*REQUIRED ACTION*.
What's needed is the listing below, repeated word for word with no pictures.

*EXERCISE DATA*.
- - - - -

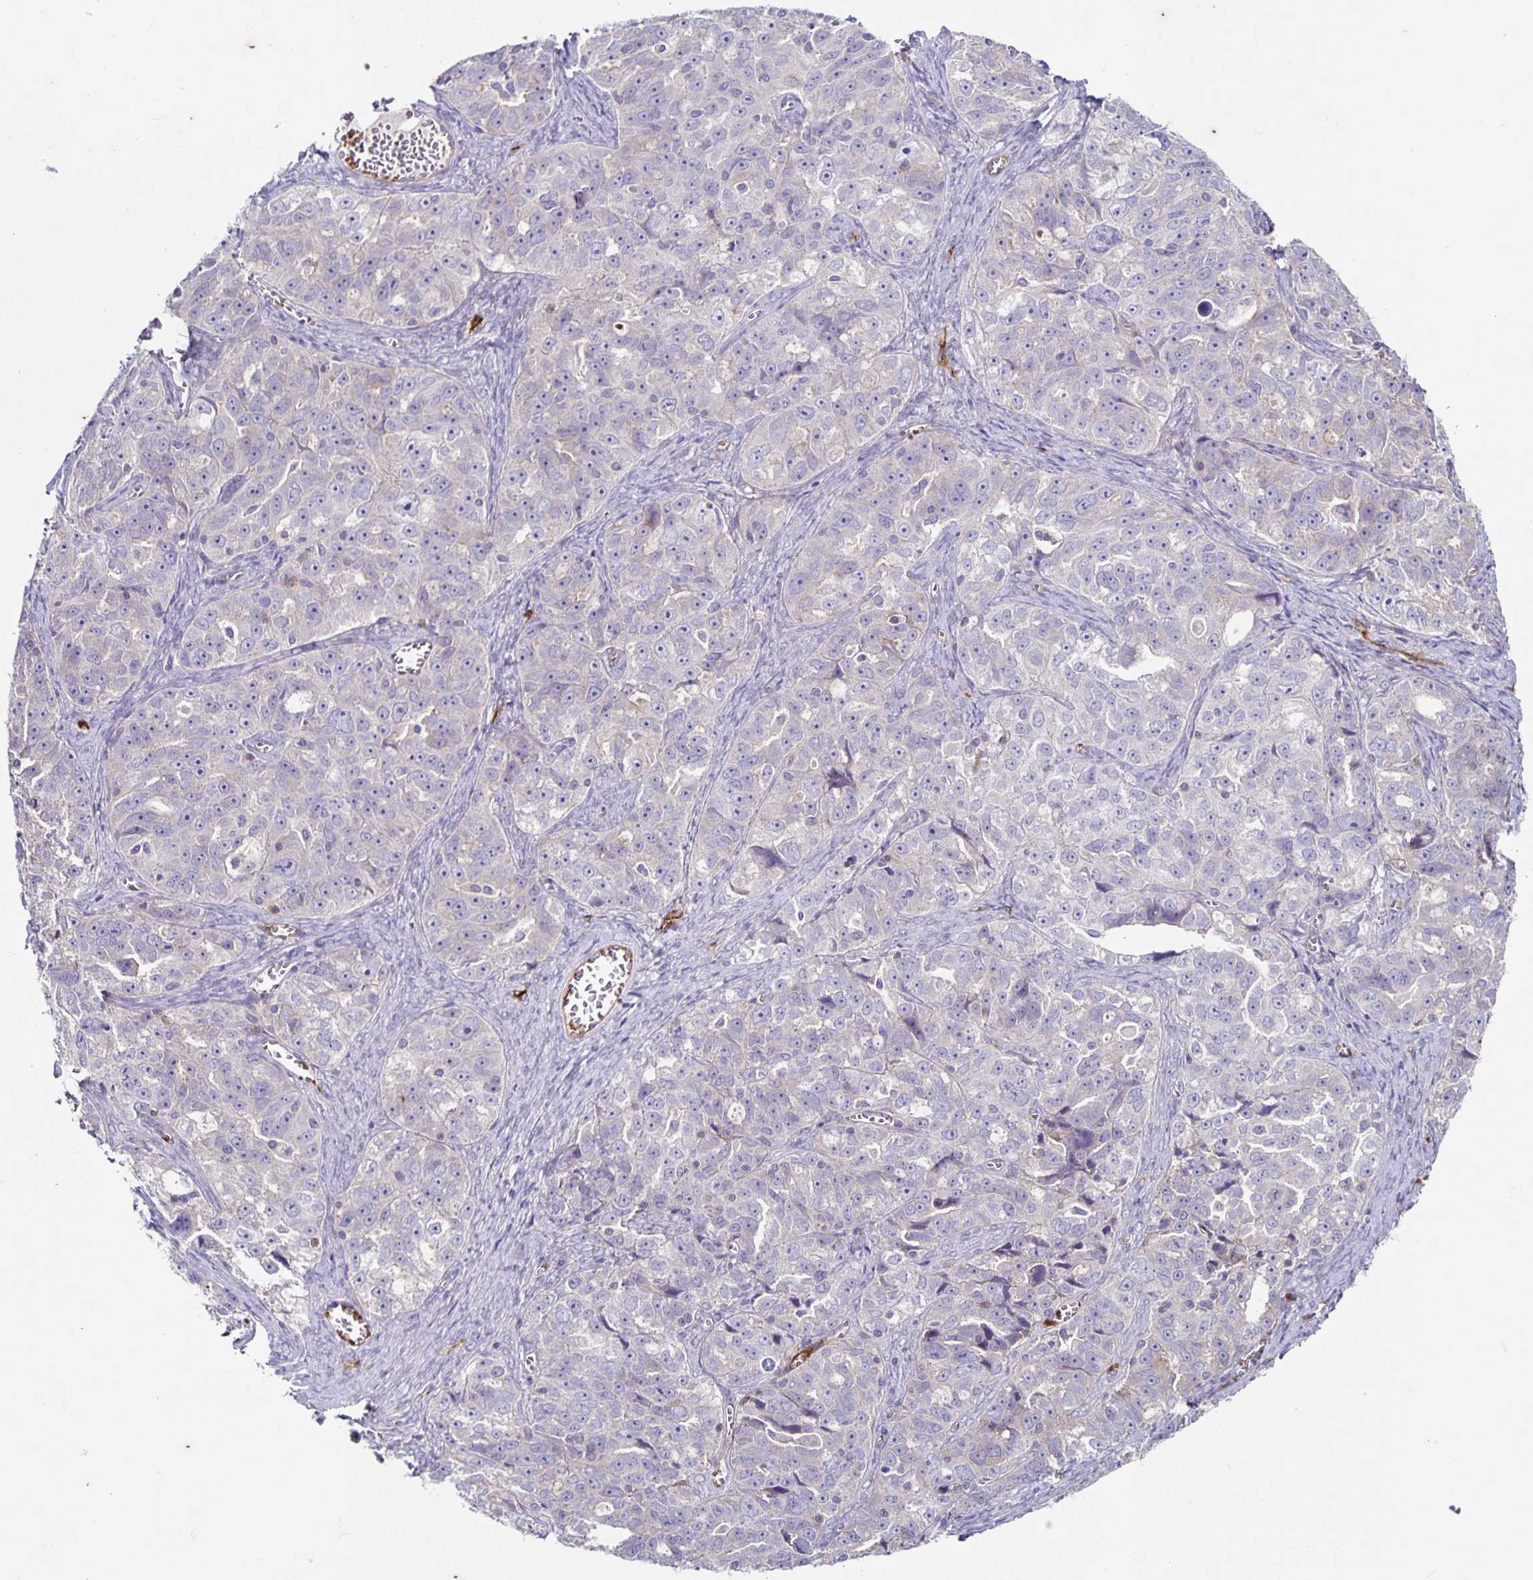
{"staining": {"intensity": "negative", "quantity": "none", "location": "none"}, "tissue": "ovarian cancer", "cell_type": "Tumor cells", "image_type": "cancer", "snomed": [{"axis": "morphology", "description": "Cystadenocarcinoma, serous, NOS"}, {"axis": "topography", "description": "Ovary"}], "caption": "An IHC micrograph of serous cystadenocarcinoma (ovarian) is shown. There is no staining in tumor cells of serous cystadenocarcinoma (ovarian).", "gene": "ITGA2", "patient": {"sex": "female", "age": 51}}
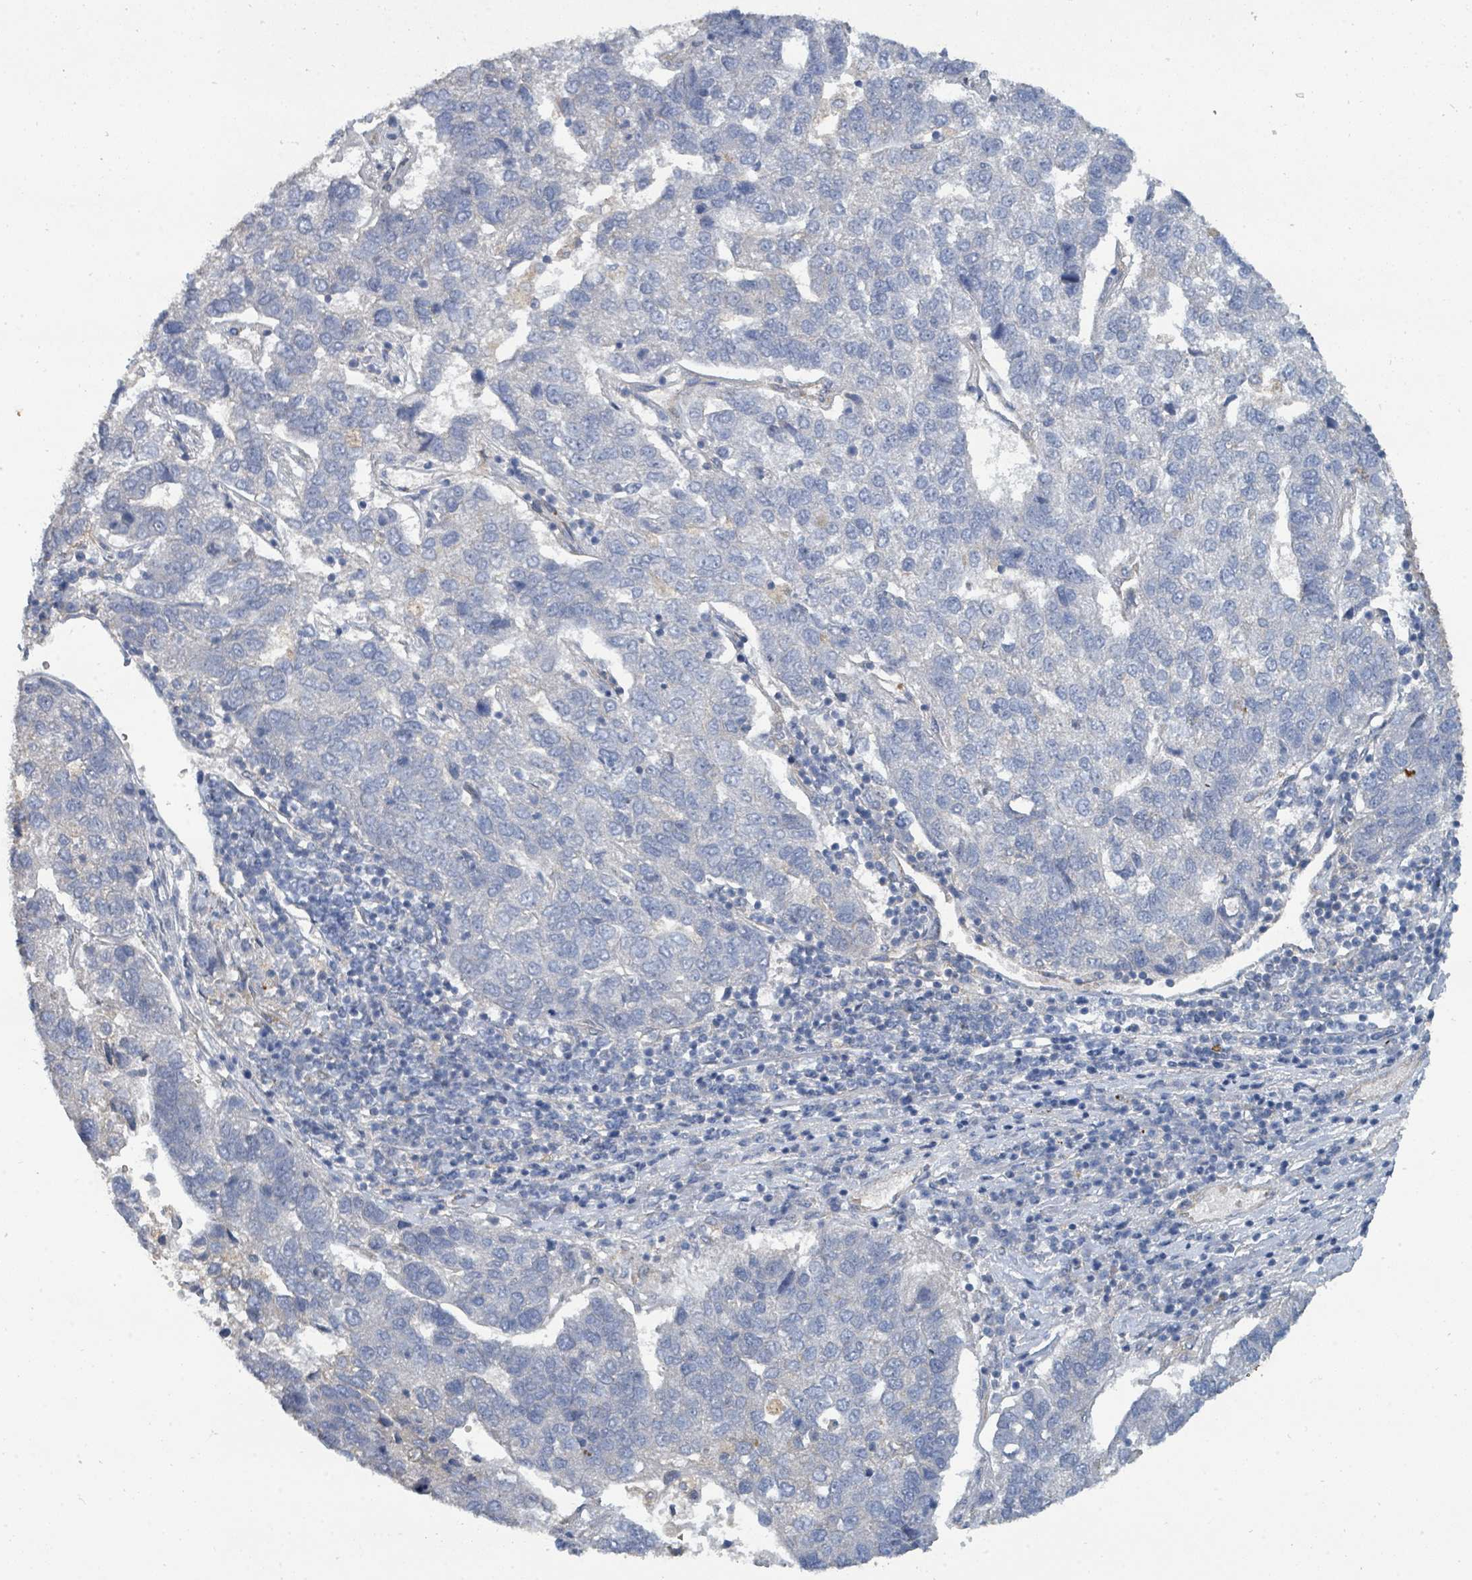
{"staining": {"intensity": "negative", "quantity": "none", "location": "none"}, "tissue": "pancreatic cancer", "cell_type": "Tumor cells", "image_type": "cancer", "snomed": [{"axis": "morphology", "description": "Adenocarcinoma, NOS"}, {"axis": "topography", "description": "Pancreas"}], "caption": "Immunohistochemistry (IHC) image of neoplastic tissue: pancreatic adenocarcinoma stained with DAB displays no significant protein expression in tumor cells.", "gene": "IFIT1", "patient": {"sex": "female", "age": 61}}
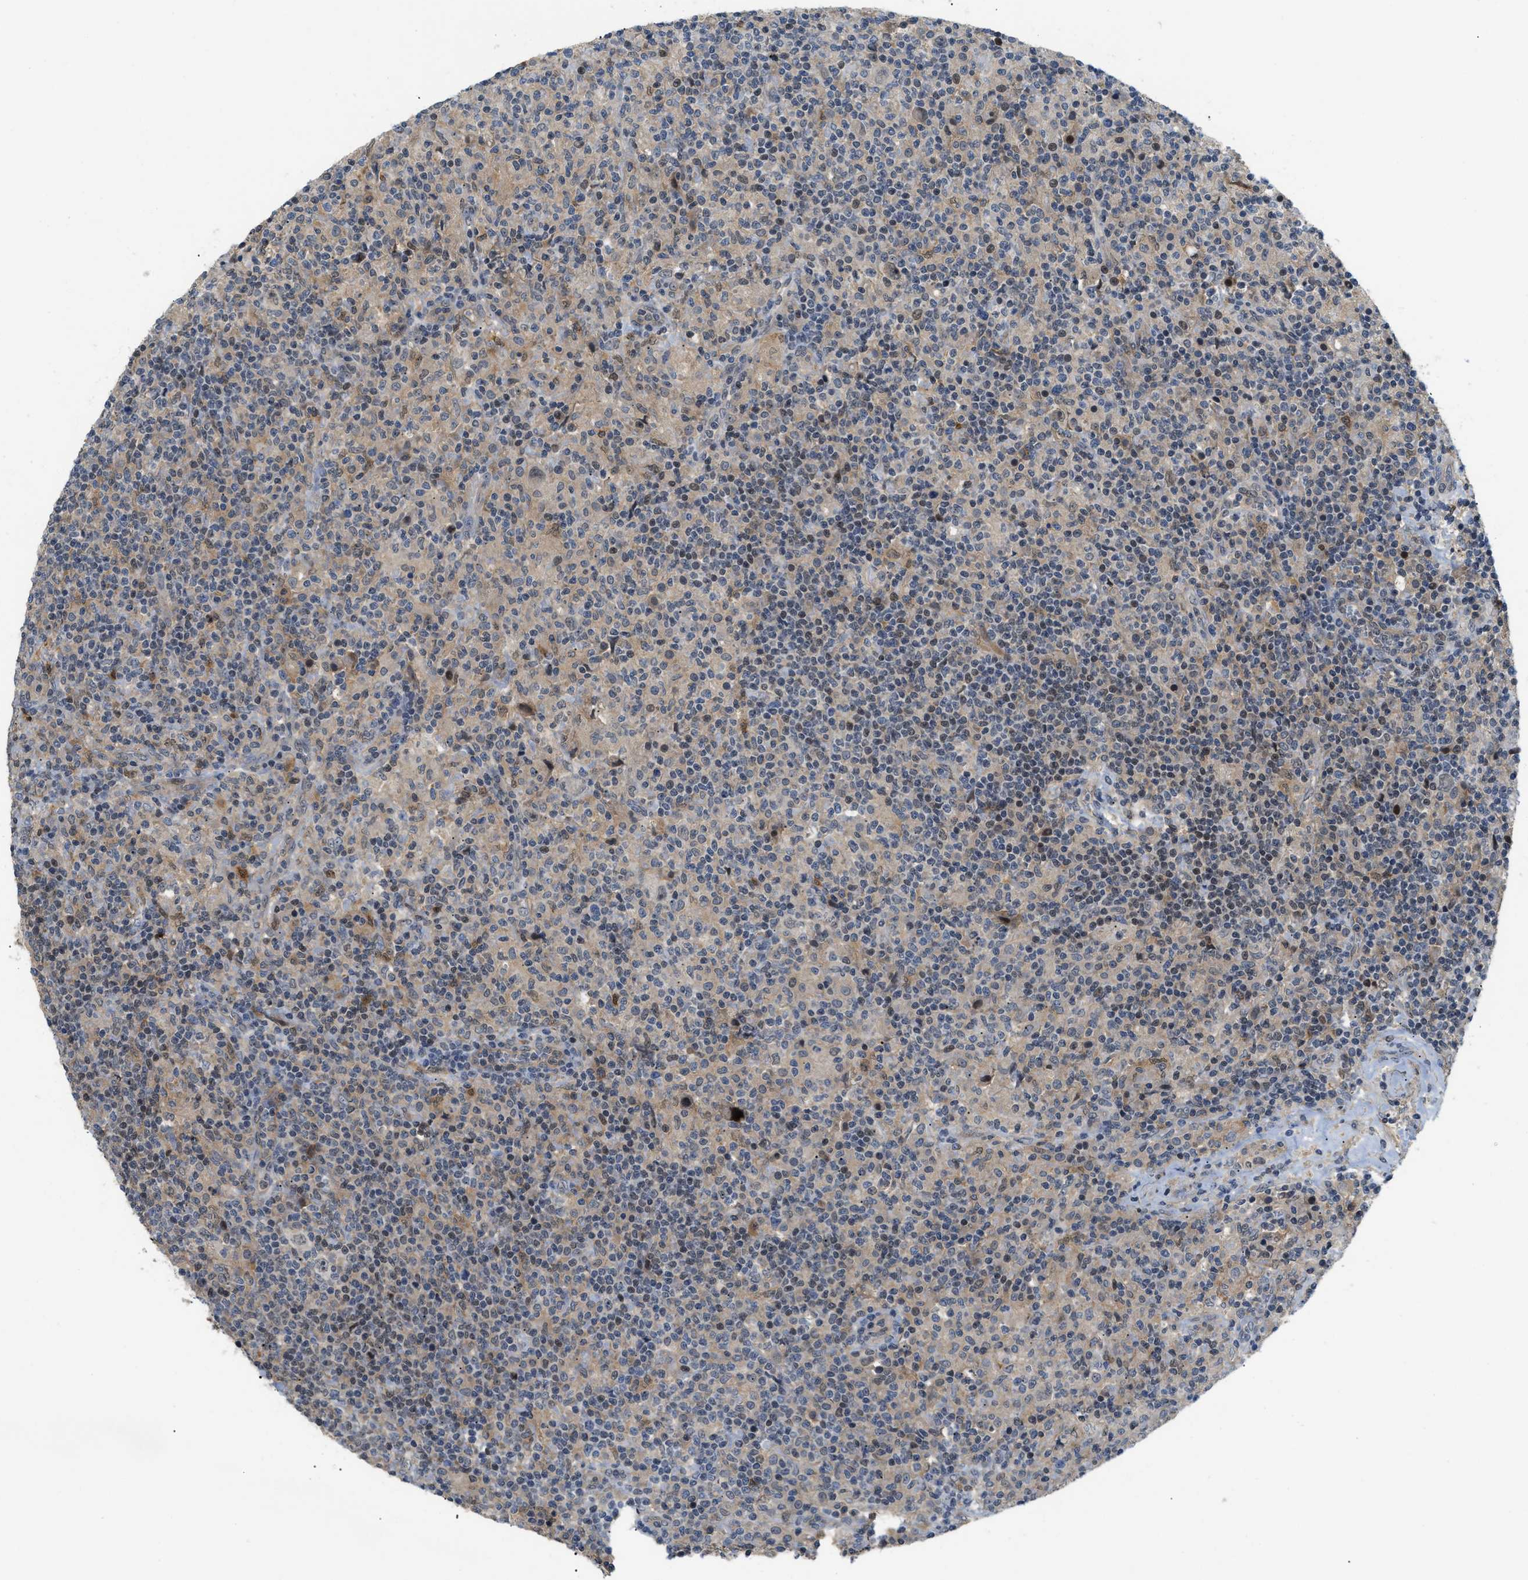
{"staining": {"intensity": "weak", "quantity": ">75%", "location": "nuclear"}, "tissue": "lymphoma", "cell_type": "Tumor cells", "image_type": "cancer", "snomed": [{"axis": "morphology", "description": "Hodgkin's disease, NOS"}, {"axis": "topography", "description": "Lymph node"}], "caption": "Tumor cells show weak nuclear expression in about >75% of cells in Hodgkin's disease.", "gene": "TRAK2", "patient": {"sex": "male", "age": 70}}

- - - - -

*ANSWER TO THIS PROBLEM*.
{"staining": {"intensity": "negative", "quantity": "none", "location": "none"}, "tissue": "ovarian cancer", "cell_type": "Tumor cells", "image_type": "cancer", "snomed": [{"axis": "morphology", "description": "Cystadenocarcinoma, serous, NOS"}, {"axis": "topography", "description": "Ovary"}], "caption": "An IHC micrograph of serous cystadenocarcinoma (ovarian) is shown. There is no staining in tumor cells of serous cystadenocarcinoma (ovarian).", "gene": "ITGA2", "patient": {"sex": "female", "age": 51}}
{"staining": {"intensity": "negative", "quantity": "none", "location": "none"}, "tissue": "pancreatic cancer", "cell_type": "Tumor cells", "image_type": "cancer", "snomed": [{"axis": "morphology", "description": "Adenocarcinoma, NOS"}, {"axis": "topography", "description": "Pancreas"}], "caption": "Immunohistochemistry (IHC) image of neoplastic tissue: pancreatic adenocarcinoma stained with DAB displays no significant protein expression in tumor cells.", "gene": "IFIT1", "patient": {"sex": "female", "age": 61}}
{"staining": {"intensity": "weak", "quantity": ">75%", "location": "nuclear"}, "tissue": "lymphoma", "cell_type": "Tumor cells", "image_type": "cancer", "snomed": [{"axis": "morphology", "description": "Hodgkin's disease, NOS"}, {"axis": "topography", "description": "Lymph node"}], "caption": "Tumor cells show weak nuclear expression in about >75% of cells in Hodgkin's disease.", "gene": "TRAK2", "patient": {"sex": "male", "age": 70}}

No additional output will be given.